An Iraqi soldier providing security sits at a school desk on the street near a polling station as Iraqis cast their votes in the parliamentary elections Sunday, March 7, 2010 in Nasiriyah, about 200 miles (320 kilometers) southeast of Baghdad, in Iraq. Truncated writing at left on wall in Arabic reads "Long live".(AP Photo/Matt Ford)
Seorang serdadu berjaga-jaga di belakang meja sekolah di dekat sbeuah TPS di kota Nasiriyah, 320 Km tenggara Baghdad. Para serdadu telah diinstruksikan untuk memilih tiga hari sebelum hari pemungutan suara.Foto: AP

Para serdadu diinstruksikan untuk memilih tiga hari sebelum pemungutan suara. Karena setiap serdadu dibutuhkan pada hari H untuk mengamankan situasi.

Warga yang hendak memilih terlebih dahulu diperiksa di depan pintu masuk.
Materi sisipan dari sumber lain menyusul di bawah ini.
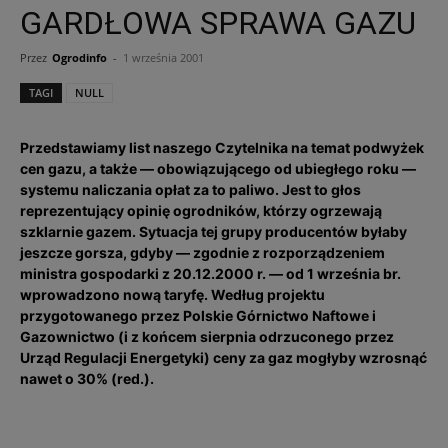
GARDŁOWA SPRAWA GAZU
Przez
Ogrodinfo
-
1 września 2001
TAGI
NULL
Przedstawiamy list naszego Czytelnika na temat podwyżek
cen gazu, a także — obowiązującego od ubiegłego roku —
systemu naliczania opłat za to paliwo. Jest to głos
reprezentujący opinię ogrodników, którzy ogrzewają
szklarnie gazem. Sytuacja tej grupy producentów byłaby
jeszcze gorsza, gdyby — zgodnie z rozporządzeniem
ministra gospodarki z 20.12.2000 r. — od 1 września br.
wprowadzono nową taryfę. Według projektu
przygotowanego przez Polskie Górnictwo Naftowe i
Gazownictwo (i z końcem sierpnia odrzuconego przez
Urząd Regulacji Energetyki) ceny za gaz mogłyby wzrosnąć
nawet o 30% (red.).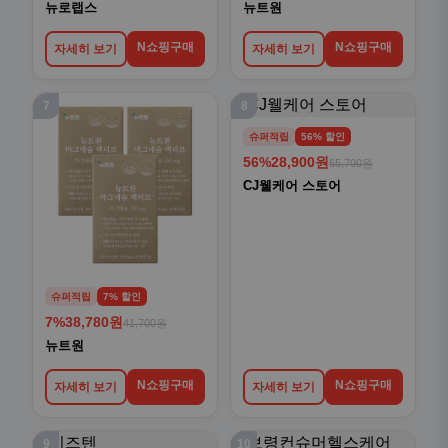
뉴로랩스
뉴트원
N쇼핑구매
N쇼핑구매
자세히 보기
자세히 보기
7
8
슈퍼적립
56% 할인
56%
28,900원
65,700원
CJ웰케어 스토어
슈퍼적립
7% 할인
7%
38,780원
41,700원
뉴트원
N쇼핑구매
N쇼핑구매
자세히 보기
자세히 보기
9
10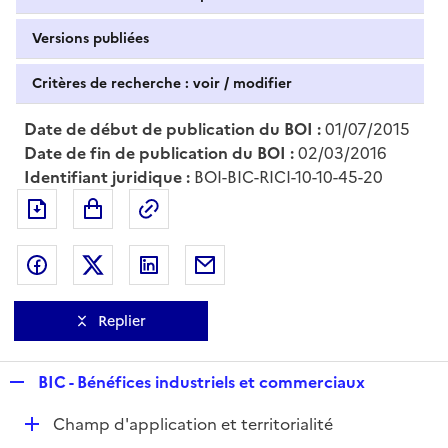
Versions publiées
Critères de recherche : voir / modifier
Date de début de publication du BOI :
01/07/2015
Date de fin de publication du BOI :
02/03/2016
Identifiant juridique :
BOI-BIC-RICI-10-10-45-20
Exporter le document au format pdf
Permalien : adresse web de ce doc
Partager sur Facebook
Partager sur Twitter
Partager sur LinkedIn
Partager par messagerie
Replier
R
BIC - Bénéfices industriels et commerciaux
e
D
Champ d'application et territorialité
p
é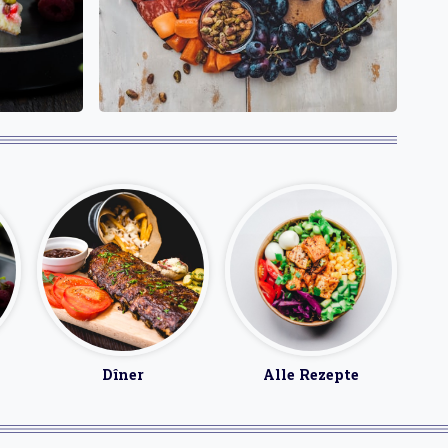
Dîner
Alle Rezepte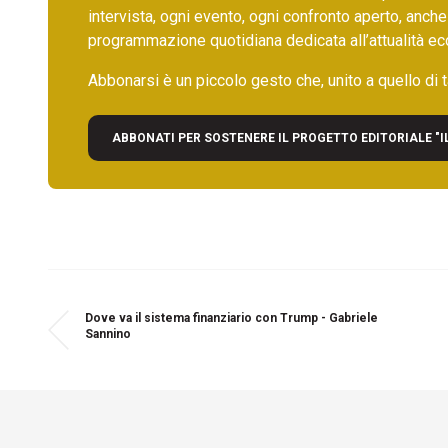
intervista, ogni evento, ogni confronto aperto, anche
programmazione quotidiana dedicata all’attualità ec
Abbonarsi è un piccolo gesto che, unito a quello di ta
ABBONATI PER SOSTENERE IL PROGETTO EDITORIALE "I
Dove va il sistema finanziario con Trump - Gabriele
Sannino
Sebuah piktogram yang melarang penggunaan foto, ponsel dan senjata terpasang di sebelah pos pemeriksaan. Proses identifikasi pemilih berjalan tenang dan disiplin.

Di Erbil warga berdatangan dengan mengenakan baju rapih khas pakaian hari raya. Para lelaki dengan celana komprang dan lilitan sorban, sementara kaum perempuan ditutupi abaya berwarna gelap yang menjulur hingga telapak kaki. Dengan bangga mereka menunjukkan jari tangan yang berlumur tinta hitam, tanda buat mereka yang telah menggunakan hak pilihnya.

„Pemilu ini sangat penting. Saya dapat memilih siapapun yang saya mau. Saya harap Irak tetap bersatu dan pemerintah yang baru akan berbuat sebaik mungkin," ujar seorang warga.

Laporan kecurangan dan manipulasi

Sebaliknya Wakil Perdana Menteri Kurdistan Azad Barawi melihat situasi di Irak dengan lebih skeptis. Menurutnya pemilu yang berjalan lancar belum serta merta membuktikan bahwa situasi keaman di Irak telah stabil.

„Situasinya bisa menjadi lebih buruk lagi. Pendukung dan simpatisan Partai baath dan Al-Qaida akan melakukan segalanya untuk menggoyang negara ini. Saya sangat prihatin atas perkembangan di Irak," ujarnya.

Pandangan senada juga diungkapkan oleh tokoh oposisi Irak. Evar Ibrahim, ketua umum Partai Goran atau "perubahan" yang ditemui di sebuah TPS di pusat kota Baghdad melaporkan maraknya ancaman yang diterima warga. Kaum buta huruf tidak mendapatkan pertolongan cukup di TPS.

Terutama di Kurdistan, menurut Ibrahim, mereka dipaksa untuk memilih parta pemerintah Kurdi. „Orang-orang bersenjata di tempat pemungutan suara di pingguran kota memaksa agar mereka hanya memilih parta Kurdi dan bukan partai yang lain."

Sementara itu Presiden Amerika Serikat Barack Obama memuji keberanian warga Irak dalam menggunakan hak pilihnya. Bagi pemerintah di Washington pemilu di Irak tahun ini sangat penting. Jika situasi berjalan di luar kendali, Obama kemungkinan terpaksa menangguhkan rencana penarikan mundur serdadunya yang dijadwalkan akan dimulai pada akhir tahun 2011.

Namun karena hasil pemilu baru akan diumumkan dalam beberapa hari, dan sebab itu proses pembentukan koalisi akan memakan waktu berbulan-bulan, hari pemungutan suara merupakan satu di antara banyak faktor penentu.

Stephan Biddel, pakar pertahanan di wadah pemikir Council on Foreign Relations yang berkedudukan di New York Stephan Biddel, meyakini, yang terpenting adalah bahwa warga Irak memandang pemilu kali ini berjalan bebas dan adil.

"Jika warga Sunni misalnya menganggap pemilu kali ini banyak diwarnai manipulasi dan korupsi dan bahwa kepentingan mereka terancam, maka situasinya akan cepat berubah," ujarnya.